Simrita Dhir contemplates on the Shakespearean masterpiece Hamlet. Affirming the play’s core engagements with grief, love, friendship, and death, she also imagines parallel realities in three soul-stretching poems.
What Hamlet Knew and Not
He knew many things —
Passion, friendship, integrity, belief,
Science, astronomy, philosophy.
If only he knew that the
Brook ran full and blue,
Jilting was no jesting,
Grief was bottomless, deep and devastating.
A girl wilted, dropped and drowned.
Was he to blame, or too much love?
That Horatio
He was many things —
Steadfast, loyal, true,
Cultured, educated, committed,
Proud, purposeful,
Calm, resolute, rational.
Unwavering friend to Hamlet,
A glittering star in defiled skies,
He was devout, dependable, self-effacing.
He showed us many things —
No one is really as alone as they think they are.

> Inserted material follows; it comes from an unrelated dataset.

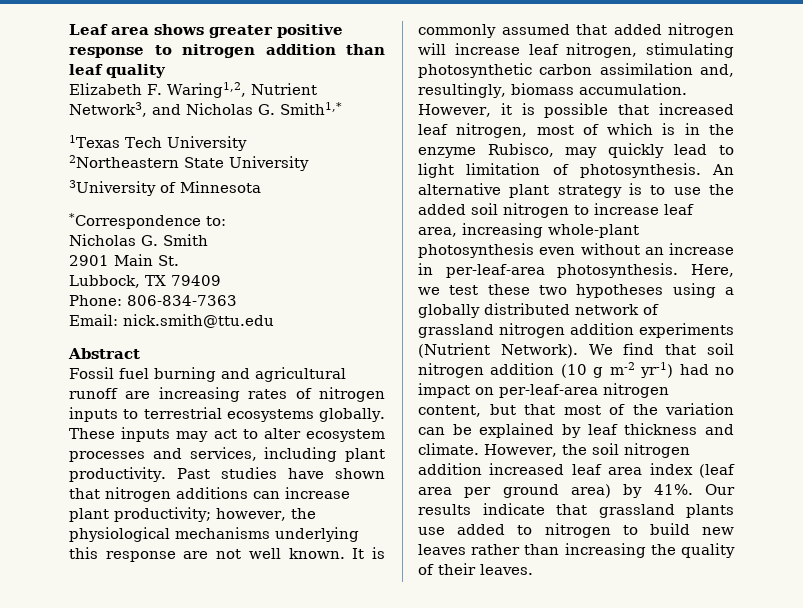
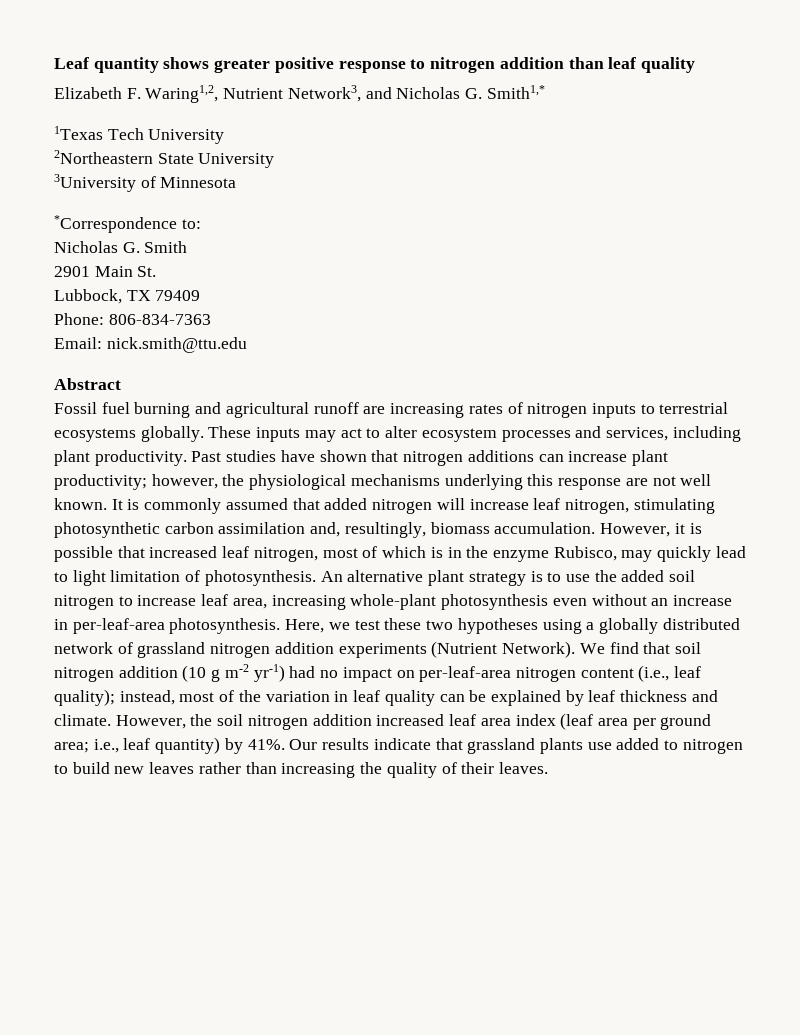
[111,27,149,35] area -> [93,57,159,73] quantity
[418,404,555,417] content, but that -> [580,665,702,682] [54,689,175,706] content (i.e., leaf quality); instead,
(734, 409) none -> [334,690,435,706] in leaf quality
[571,484,611,498] area) -> [54,737,221,754] area; i.e., leaf quantity)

Affinity outlasts time, destiny, death.
To relay a dead friend’s story is to resurrect belief, reinstate goodness, render him eternal.
Letter to Ophelia
In a parallel universe,
Love is steadfast, pristine, everlasting,
Fathomless like the ocean.
The brook runs full and blue, but it’s not lethal.
The flowers in your hair are sparkling stars,
You blabber on like there is no tomorrow.
Your lover is compassionate, loyal, concerned, coherent.
You are you — honest, hopeful, naive, cherished, never forsaken.
And always, always ALIVE.
(Simrita Dhir is a California-based academic and novelist. She is the author of the critically acclaimed novel The Rainbow Acres.)